VW says CEO Diess enjoys full backing from supervisory board

FRANKFURT (Reuters) - Volkswagen VOWG_p.DE on Thursday moved to quash rumours that Chief Executive Herbert Diess had been sidelined by issuing an unsolicited declaration of support, following clashes with the company's labour leaders who resisted plans for deeper cuts.

FILE PHOTO: Volkswagen Group CEO Herbert Diess attends a construction completion event of SAIC Volkswagen MEB electric vehicle plant in Shanghai, China November 8, 2019. REUTERS/Aly Song

“The most important message is that the supervisory board and executive committee ... are in complete agreement that our CEO Herbert Diess is leading the implementation of our strategy,” Chief Financial Officer Frank Witter said in remarks which were read out on a call with journalists on Thursday.

Witter acknowledged that “smoke emanating from Wolfsburg” was a sign of how difficult it was to balance the interests of various stakeholders at the company.

Diess has for months pushed to lower costs at the carmaker’s German operations, repeatedly clashing with labour representatives, who control nine of the 19 seats on VW’s board of directors, known in Germany as the supervisory board.

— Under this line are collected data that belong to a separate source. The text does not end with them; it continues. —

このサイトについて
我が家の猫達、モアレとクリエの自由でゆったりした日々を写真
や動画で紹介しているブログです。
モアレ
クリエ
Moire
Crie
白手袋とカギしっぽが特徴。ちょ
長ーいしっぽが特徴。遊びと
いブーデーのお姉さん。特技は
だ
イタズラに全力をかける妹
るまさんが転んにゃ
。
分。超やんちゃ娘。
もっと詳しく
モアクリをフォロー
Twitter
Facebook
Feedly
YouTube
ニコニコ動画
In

In June, Diess was forced to apologise to the supervisory board after accusing a member of leaking confidential information to the press.

In the wake of the clash, Diess handed responsibility for managing the core VW brand to internal veteran Ralf Brandstaetter.

“Believe me, his ambition and his urge for rapid and lasting change remain unchanged,” Witter said on Thursday.

Days after Diess relinquished his direct oversight of the VW brand, the carmaker unveiled a raft of other changes which hit a network of external managers that Diess had brought in to increase efficiency at the carmaker.

Volkswagen’s powerful labour chief Bernd Osterloh then went on a roadshow to tell investors the carmaker has no need for deeper cost cuts in Germany.

In June, VW said Bernhard Maier, chairman of Volkswagen’s value brand Skoda brand, and Stefan Sommer, the company’s head of procurement, plus Andreas Renschler, who headed up the Trucks division, would leave Volkswagen.